==== FRAGMENT

Een vrouw als Debora
Blz. 3
Richteren 2: 11-13 spreekt met name over het verlaten van de Heere en over het dienen van andere goden, zoals de Baäl en de Astharoth. In de wet der tien geboden wordt in het eerste gebod gesteld: Gij zult geen andere goden voor Mijn aangezicht hebben. In het tweede gebod wordt ook nog gesproken over het dienen van beelden en/of gelijkenissen daarvan. Alleen de Heere mag gediend worden!
'Wie God verlaat heeft smart op smart te vrezen'. Het boek Richteren geeft steeds aan dat het volk van Israël afweek van de Heere en Zijn dienst. Als dat gebeurt, straft de Heere. In de tijd van Debora werd het volk al twintig jaar zwaar onderdrukt. Toch wil de Heere uithelpen. Het moge duidelijk zijn dat dit nu nog geldt. Als wij de Heere verlaten, staat ons smart op smart te wachten. De Heere kan straffen in dit leven. Maar als we volharden in het verlaten van de Heere staat de eeuwige smart te wachten. Daar moeten we voor waarschuwen. Gelukkig dat het nog zo is dat de Heere ons de genadetijd geeft, waarin wij opgeroepen worden: bekeert u!
Blz. 4
Er zijn vele voorbeelden in de Bijbel van wonderlijke uitreddingen door de Heere. Om er enkele te noemen: David tegen Goliath, Gideon tegen de Midianieten, Jozua tegen de stad Jericho.
Barak wilde dat Debora meetrok in de strijd, omdat zijn vertrouwen op Gods belofte zwak was. Die belofte moest hem genoeg zijn. Natuurlijk was het niet nodig dat Debora meeging. Barak stelde het als voorwaarde, daarom bestraft Debora hem ook eigenlijk. De eer van de overwinning zal niet voor Barak zijn, maar een vrouw zal de eer krijgen. Het is moeilijk om de daad van Jaël te beoordelen. Zij heeft een list gebruikt om Sisera in haar tent te lokken en om hem gerust te stellen, zodat hij in slaap durft te vallen. Toch blijkt duidelijk uit het verhaal, en ook uit de lofzang van Debora in Richteren 5, dat Jaël hier een daad gedaan heeft, die ingegeven is door de Geest Gods.

========

#### [WAT JE DOET]
1 > Hoelang werd het volk volgens het fragment over Debora in haar tijd al zwaar onderdrukt?
2 > Schrijf het fragment over Debora verder, aansluitend op de laatste zin.

==== AANGELEVERD MATERIAAL

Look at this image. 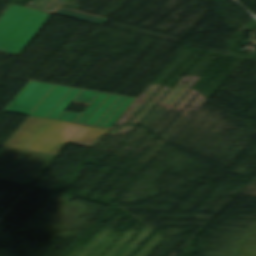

========

#### [ANTWOORDEN PER OPDRACHT]
1 > Al twintig jaar.

2 >
Blz. 6
Debora grijpt niet naar de macht. Zij krijgt een opdracht van de Heere, die zij niet zomaar zelf gaat uitvoeren. Ze roept Barak op om de strijd te gaan voeren. Pas als hij er op aandringt gaat ze mee in de strijd. Het doel van het werk van Debora op dat moment was de overwinning op de vijand en de verlossing van het volk Israël. Toch was het uiteindelijke doel nog groter: met het volk Israël terug naar de dienst van de Heere, de God van Israël. Dit werk kon zij zo goed doen omdat zij het niet deed in eigen kracht. Zij was een vrouw, die in afhankelijkheid van de Heere leefde en handelde. Lees de geschiedenis maar na: elke keer als zij een opdracht geeft, noemt ze de naam van de Heere.
Blz. 7
Achtereenvolgens de volgende personen:
1. Abraham,
2. Jona,
3. Judas,
4. Samuel,
5. Jakob,
6. Mozes,
7. Daniël,
8. Lot.
Van deze personen kozen de nummers 2, 3, 5 en 8 eigen wegen. De nummers 1, 4, 6 en 7 volgden Hem.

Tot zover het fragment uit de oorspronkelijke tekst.